Two of Schmidt’s examples of AI rewriting the scientific process involve large language modes (LLMs). His first example: Artificial intelligence is already transforming how some scientists conduct literature reviews. Tools like PaperQA and Elicit harness LLMs to scan databases of articles and produce succinct and accurate summaries of the existing literature—citations included. We now know that LLM literature reviews are unreliable. In May of 2023, two months before Schmidt’s article was published, a credulous lawyer submitted a legal brief that had been largely written by ChatGPT to a Manhattan court. When pressed about fake citations that ChatGPT had included in the filing, ChatGPT obliged by generating fake details of fake cases. The judge was familiar with the relevant precedents and rebuked (and later fined) the lawyer for submitting a brief that was full of “bogus judicial decisions . . . bogus quotes and bogus internal citations.” That, in a nutshell is the problem with relying on LLMs for literature reviews and other factual information. If you know the facts, you don’t need an LLM. If you don’t know the facts, you can’t trust an LLM. Schmidt’s second example:

As with LLMs, what these AI systems do is amazing but claims about the implications are exaggerated.
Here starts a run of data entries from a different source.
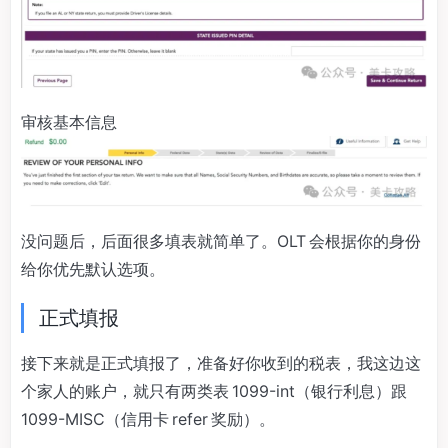
审核基本信息
没问题后，后面很多填表就简单了。OLT 会根据你的身份
给你优先默认选项。
正式填报
接下来就是正式填报了，准备好你收到的税表，我这边这
个家人的账户，就只有两类表 1099-int（银行利息）跟
1099-MISC（信用卡 refer 奖励）。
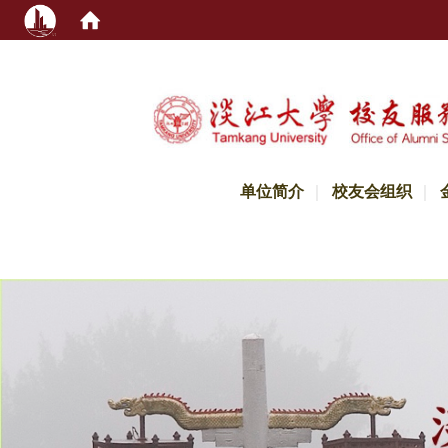
:::
单位简介
校友会组织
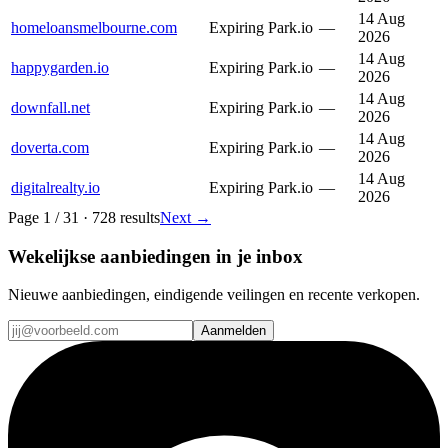
14 Aug
homeloansmelbourne.com
Expiring
Park.io
—
2026
14 Aug
happygarden.io
Expiring
Park.io
—
2026
14 Aug
downfall.net
Expiring
Park.io
—
2026
14 Aug
doverta.com
Expiring
Park.io
—
2026
14 Aug
digitalrealty.io
Expiring
Park.io
—
2026
Page
1
/
31
·
728
results
Next
→
Wekelijkse aanbiedingen in je inbox
Nieuwe aanbiedingen, eindigende veilingen en recente verkopen.
Aanmelden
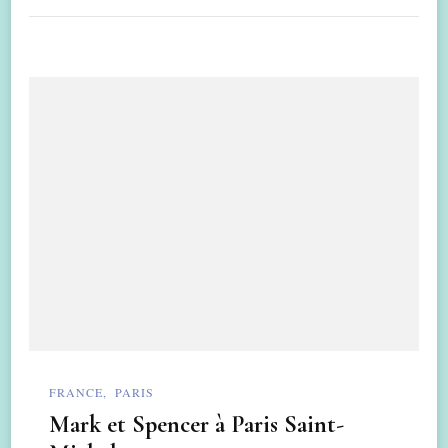
FRANCE
PARIS
Mark et Spencer à Paris Saint-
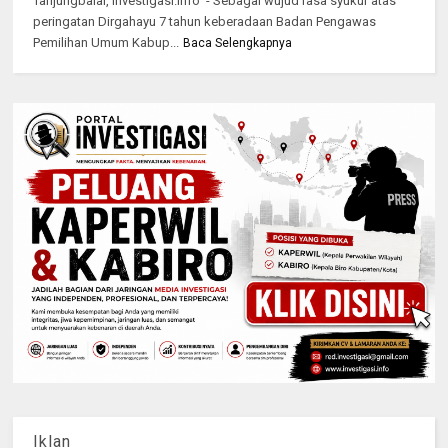
Tanjungbalai, Investigasi.info - Sebagai wujud rasa syukur atas
peringatan Dirgahayu 7 tahun keberadaan Badan Pengawas
Pemilihan Umum Kabup...
Baca Selengkapnya
Iklan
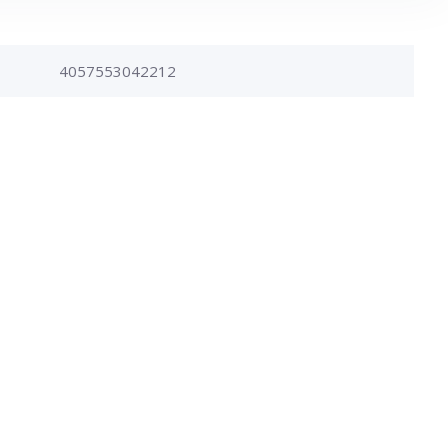
4057553042212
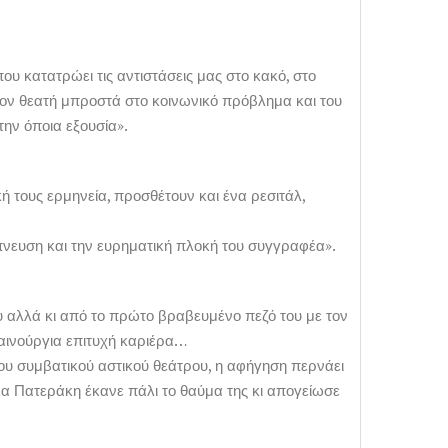
ου κατατρώει τις αντιστάσεις μας στο κακό, στο
τον θεατή μπροστά στο κοινωνικό πρόβλημα και του
την όποια εξουσία».
ή τους ερμηνεία, προσθέτουν και ένα ρεσιτάλ,
έμπνευση και την ευρηματική πλοκή του συγγραφέα».
υ αλλά κι από το πρώτο βραβευμένο πεζό του με τον
 καινούργια επιτυχή καριέρα…
ου συμβατικού αστικού θεάτρου, η αφήγηση περνάει
λα Πατεράκη έκανε πάλι το θαύμα της κι απογείωσε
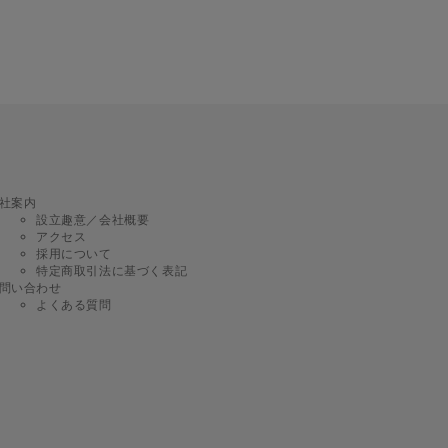
社案内
設立趣意／会社概要
アクセス
採用について
特定商取引法に基づく表記
問い合わせ
よくある質問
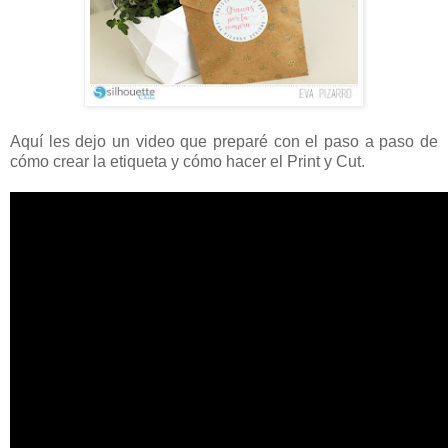
Aquí les dejo un video que preparé con el paso a paso de
cómo crear la etiqueta y cómo hacer el Print y Cut.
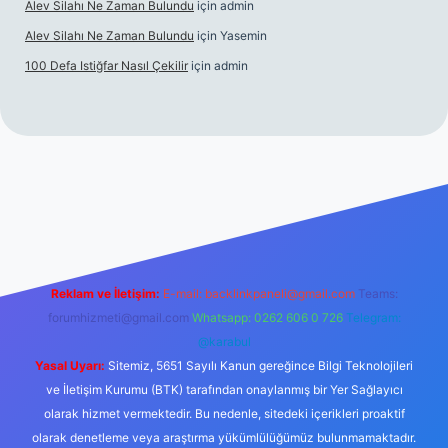
Alev Silahı Ne Zaman Bulundu
için
admin
Alev Silahı Ne Zaman Bulundu
için
Yasemin
100 Defa Istiğfar Nasıl Çekilir
için
admin
nline
Reklam ve İletişim:
E-mail:
backlinkpaneli@gmail.com
Teams:
forumhizmeti@gmail.com
Whatsapp: 0262 606 0 726
Telegram:
@karabul
Yasal Uyarı:
Sitemiz, 5651 Sayılı Kanun gereğince Bilgi Teknolojileri
ve İletişim Kurumu (BTK) tarafından onaylanmış bir Yer Sağlayıcı
olarak hizmet vermektedir. Bu nedenle, sitedeki içerikleri proaktif
olarak denetleme veya araştırma yükümlülüğümüz bulunmamaktadır.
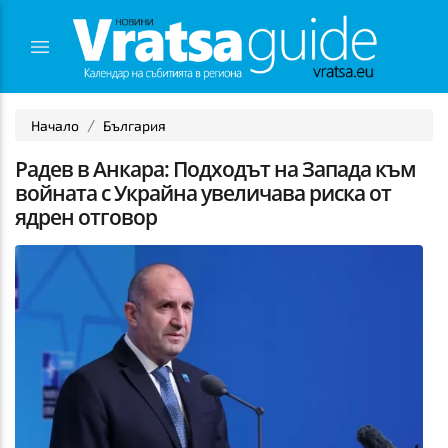
Начало
България
Радев в Анкара: Подходът на Запада към
войната с Украйна увеличава риска от
ядрен отговор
In two Science op-eds, Derek Lowe, a researcher who has worked on several drug discovery projects, wrote that “it doesn’t make as much difference to drug discovery as many stories and press releases have had it” because “protein structure determination simply isn’t a rate-limiting step in drug discovery.” As Lowe argues: It’s important to realize that the new protein computational tools do not make all these into solved problems. Not even close. They clear out a lot of obstacles so that we can get to these problems more easily and more productively, for sure, but they do not solve them once we get up to the actual rock faces in our particular gold mines. The CEO of the AI-powered drug company, Verseon, was more blunt: “People are saying, AI will solve everything. They give you fancy words. We’ll ingest all of this longitudinal data and we’ll do latitudinal analysis. It’s all garbage. It’s just hype.” The real test is whether new products and services are developed faster and cheaper with AI than without it. In a 2024 Science op-ed, Lowe examined drugs that were purportedly designed by AI and concluded that none of them can be classified as “target discovered by AI.”